Jean Ziegler m’a dit que si Willy Brandt était encore en vie, Gbagbo n’aurait jamais été déporté à la Haye. Avec le cas Gbagbo, on constate que : les vrais parties politiques socialistes sont morts en Europe ; la communauté international n’existe pas ; les rebelles en Afrique sont souvent (le FPR au Rwanda, les rebelles aux Congo contre Mobutu et Kabila père, les Forces Nouvelles en Cote d Ivoire) un “réajustement de la politique coloniale” comme as dit le Ministre Ivoirien Nyamen Messou ; on comprend aussi qu’une vraie justice, dans un monde où le pouvoir n’est pas démocratique, ne peut pas exister.
En 2008, lorsque je travaille un film documentaire à propos des dessinateurs de presse africains sur la ligne de front dans la défense de la liberté d’expression, Résistants du 9ème Art, j’ai eu aussi quelques images du magazine satirique ivoirien Gbich ! Le rédacteur en chef adjoint Mendozza Y Caramba, m’a raconté une anecdote: un jour, il a reçu un appel téléphonique qui a annoncé l’arrivée du Président Gbagbo.
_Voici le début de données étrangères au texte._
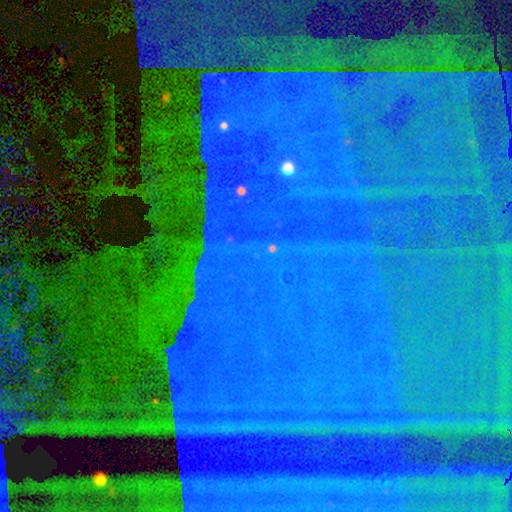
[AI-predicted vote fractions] A star or artifact, not a galaxy (87%).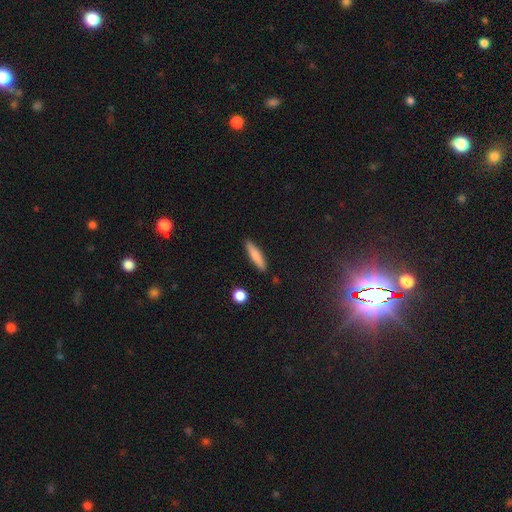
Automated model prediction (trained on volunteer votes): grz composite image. It shows a smooth galaxy with no disk features (78%) that is cigar-shaped (83%). Merging: none (89%).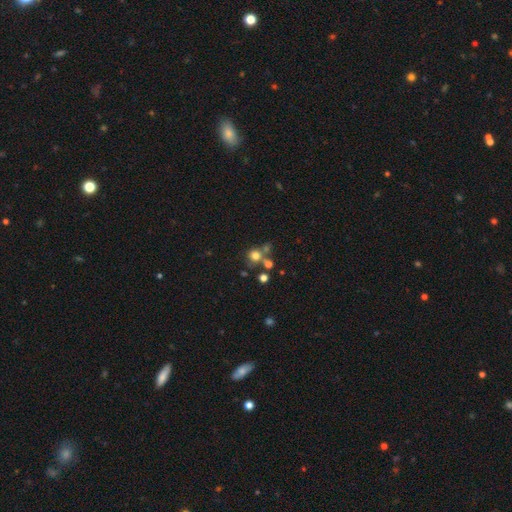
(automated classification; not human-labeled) Smooth or featured: smooth — 71% (star or artifact — 16%)
How rounded: round — 86% (in between — 13%)
Merging: none — 52% (merger — 31%)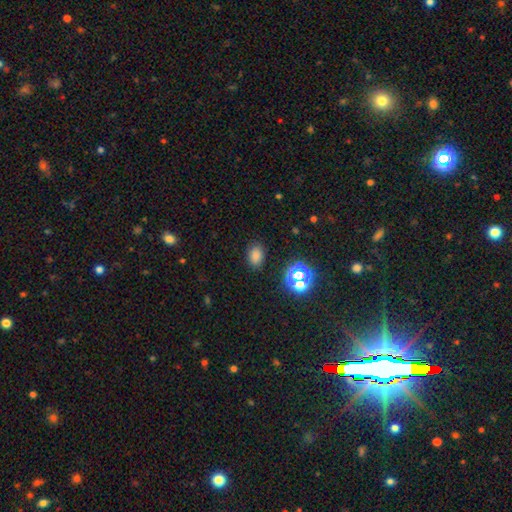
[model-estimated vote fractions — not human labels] smooth_or_featured: smooth (p=0.75) [alt: star or artifact p=0.19]
how_rounded: in between (p=0.77) [alt: round p=0.21]
merging: none (p=0.83) [alt: minor disturbance p=0.11]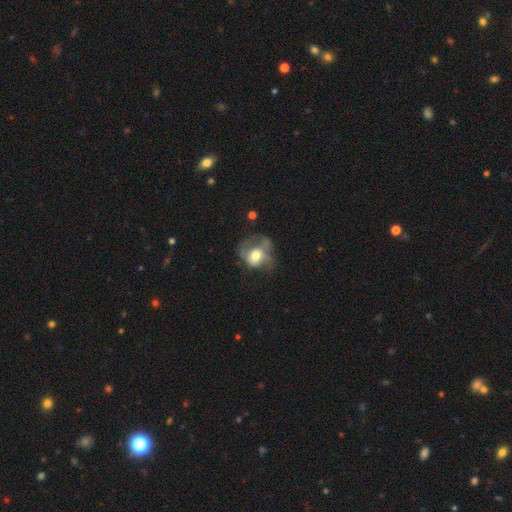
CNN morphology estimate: Smooth or featured? smooth (47%)
Merging? major disturbance (43%)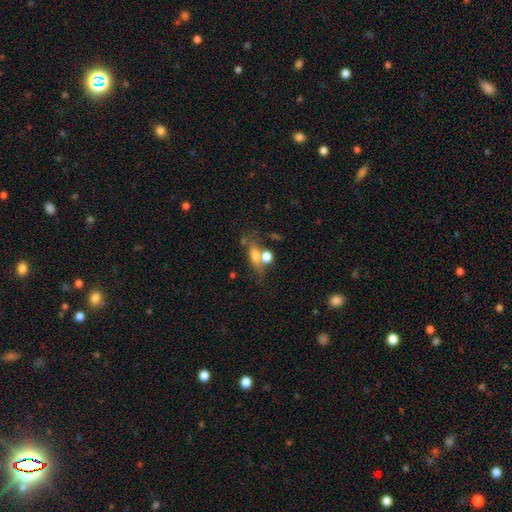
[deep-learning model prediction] Smooth or featured?
  - smooth: 60% *
  - featured or disk: 27%
  - star or artifact: 13%
How rounded?
  - in between: 55% *
  - cigar-shaped: 25%
  - round: 20%
Merging?
  - none: 44% *
  - merger: 31%
  - minor disturbance: 15%
  - major disturbance: 10%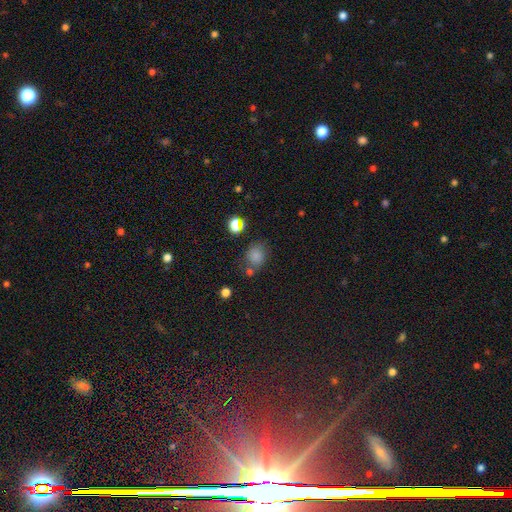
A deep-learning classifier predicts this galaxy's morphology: smooth 76%, star or artifact 17%, featured or disk 6%. Down the decision tree: how rounded — round (68%); merging — none (65%).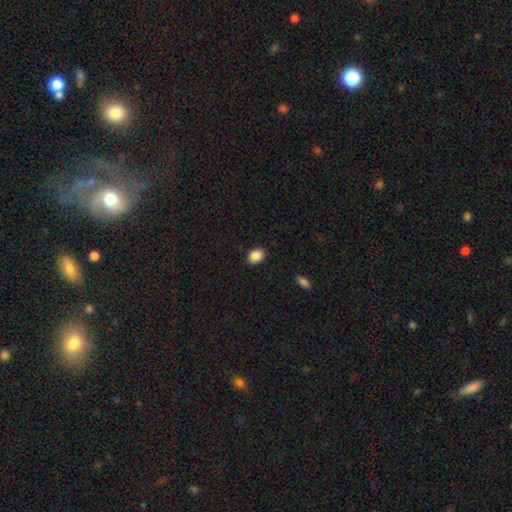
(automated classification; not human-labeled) This appears to be a smooth galaxy with no disk features (89%) that is in between round and cigar-shaped (72%). Merging: none (86%).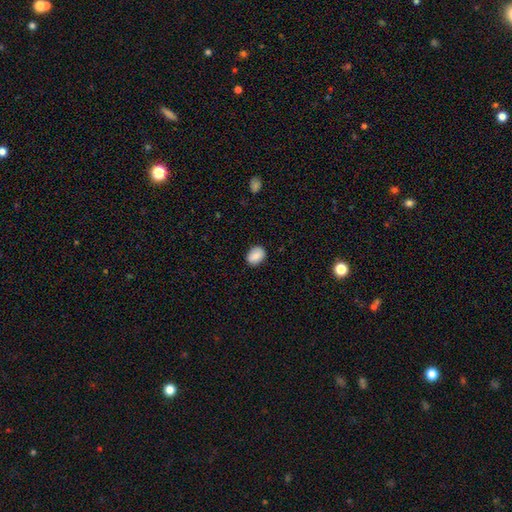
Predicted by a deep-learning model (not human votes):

Mendozza, dont la bande dessinée était très critique de Gbagbo, Les Habits neufs du Président, se mit à rire, en pensant d’abord que c’est une blague. Laurent Gbagbo est arrivé 10 minutes après dans son bureau ; il a fait l’éloge de leur travail, les a complimenté, en dépit de leur satire mordante contre lui. J’avais déjà entendu une anecdote similaire d’un autre célèbre président africain, Nelson Mandela, que j’ai décidé d’utiliser dans le film. Mandela avait appelé Jonathan Zapiro, qui a été un dessinateur à l’avant-garde de la lutte anti-apartheid et lui avait dit « grand travail, vous faites votre travail», même si Zapiro, maintenant que le parti de Nelson Mandela, le Congrès national africain (ANC) est au pouvoir, est férocement attaqué pour ses dessins animés. Mais je n’ai pas oublié que Gbagbo a eu le même esprit que Mandela.
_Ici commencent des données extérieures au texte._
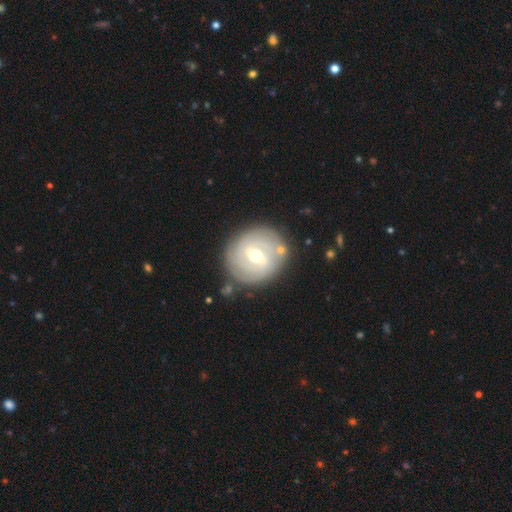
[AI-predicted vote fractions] Smooth or featured?
  - featured or disk: 76% *
  - smooth: 19%
  - star or artifact: 5%
Edge-on disk?
  - no: 97% *
  - yes: 3%
Bar?
  - weak: 58% *
  - strong: 25%
  - no: 17%
Spiral arms?
  - yes: 86% *
  - no: 14%
Spiral winding?
  - tight: 72% *
  - medium: 21%
  - loose: 7%
Spiral arm count?
  - 2: 35% * (tied)
  - can't tell: 35% * (tied)
  - 3: 14%
  - 4: 7%
  - 1: 4%
  - more than 4: 4%
Bulge size?
  - moderate: 67% *
  - small: 28%
  - large: 4%
  - none: 1%
  - dominant: 1%
Merging?
  - none: 81% *
  - minor disturbance: 11%
  - merger: 4%
  - major disturbance: 4%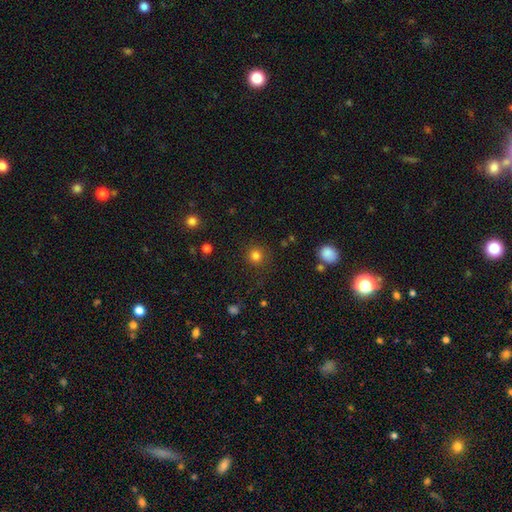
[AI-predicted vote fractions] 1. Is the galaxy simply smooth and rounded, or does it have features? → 81% smooth, 14% star or artifact, 5% featured or disk.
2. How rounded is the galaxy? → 93% round, 6% in between, 1% cigar-shaped.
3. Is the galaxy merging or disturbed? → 86% none, 8% minor disturbance, 4% major disturbance, 2% merger.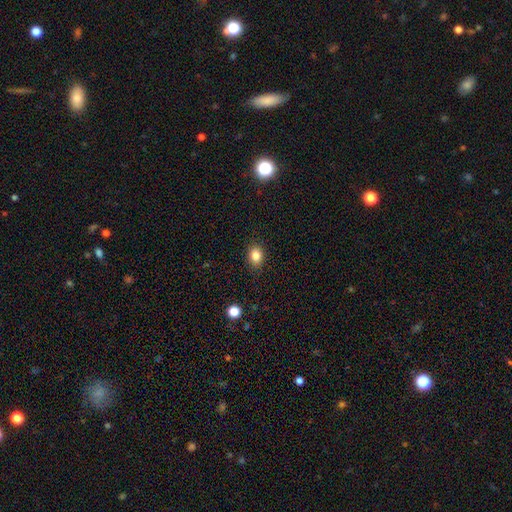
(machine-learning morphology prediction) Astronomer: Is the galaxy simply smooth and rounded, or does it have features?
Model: smooth — 83%.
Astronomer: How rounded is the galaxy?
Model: in between — 58% (runner-up: round, 41%).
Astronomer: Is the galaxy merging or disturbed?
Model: none — 88%.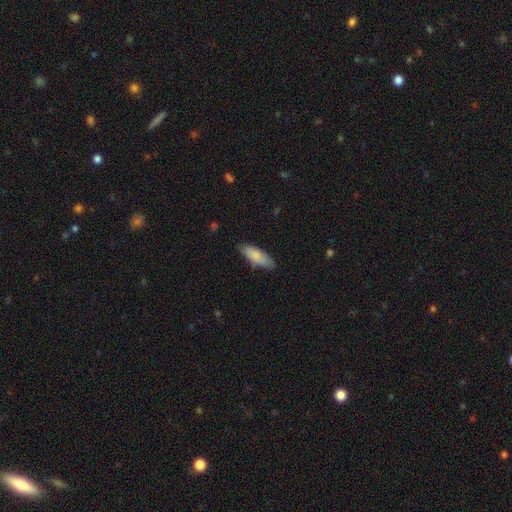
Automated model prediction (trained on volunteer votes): Q: Smooth or featured?
A: smooth (83%); runner-up: featured or disk (11%)
Q: How rounded?
A: in between (62%); runner-up: cigar-shaped (37%)
Q: Merging?
A: none (79%); runner-up: minor disturbance (17%)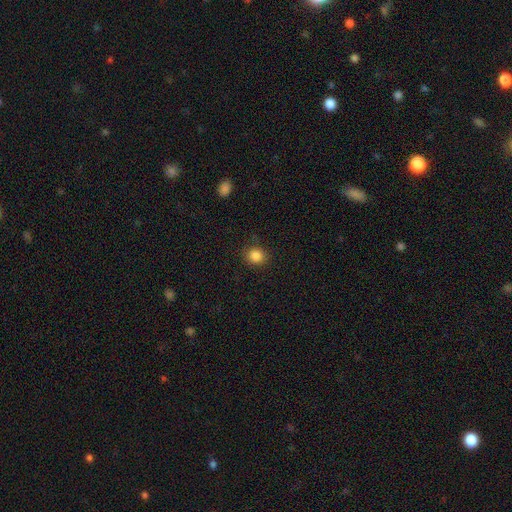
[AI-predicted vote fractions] Smooth or featured? Predicted: smooth (p=0.85). How rounded? Predicted: round (p=0.82). Merging? Predicted: none (p=0.86).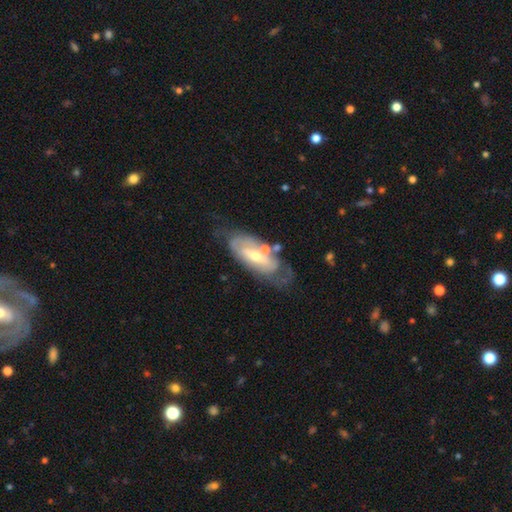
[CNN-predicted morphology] A featured or disk galaxy (75%) with no bar (39%), spiral arms (75%) and a moderate central bulge (51%). Merging: none (58%).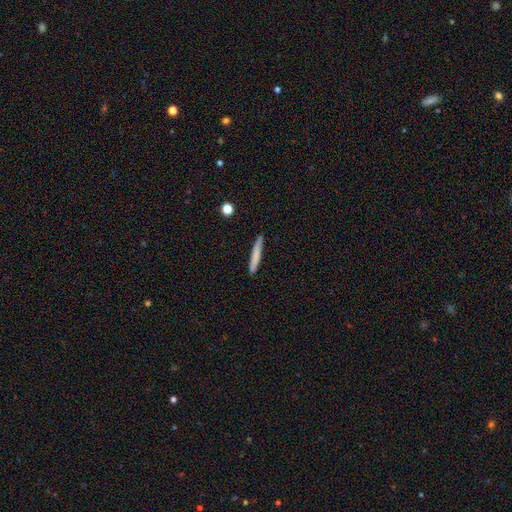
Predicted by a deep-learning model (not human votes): Smooth or featured?
  - smooth: 74% *
  - featured or disk: 20%
  - star or artifact: 6%
How rounded?
  - cigar-shaped: 96% *
  - in between: 3%
  - round: 1%
Merging?
  - none: 89% *
  - minor disturbance: 8%
  - merger: 2%
  - major disturbance: 2%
Cet esprit du droit à la différence syndicale, de presse, des parties politique est si essentiel dans un monde qui devient de plus en plus homogène. Je continue mon documentaire avec des témoignages dédiés à cette lutte jusqu’à la libération de la Côte d’Ivoire. Ce sont le courage, la détermination et les vraies valeurs que j’ai apprises en lisant plus d’une centaine de témoignages écrits par les Ivoiriens qui font face aux pires adversités dans une lutte qui ne s’est pas arrêtée. I also have a dream, que les fils et filles dignes de l’Afrique puissent réaliser leurs rêves sans devenir des martyrs.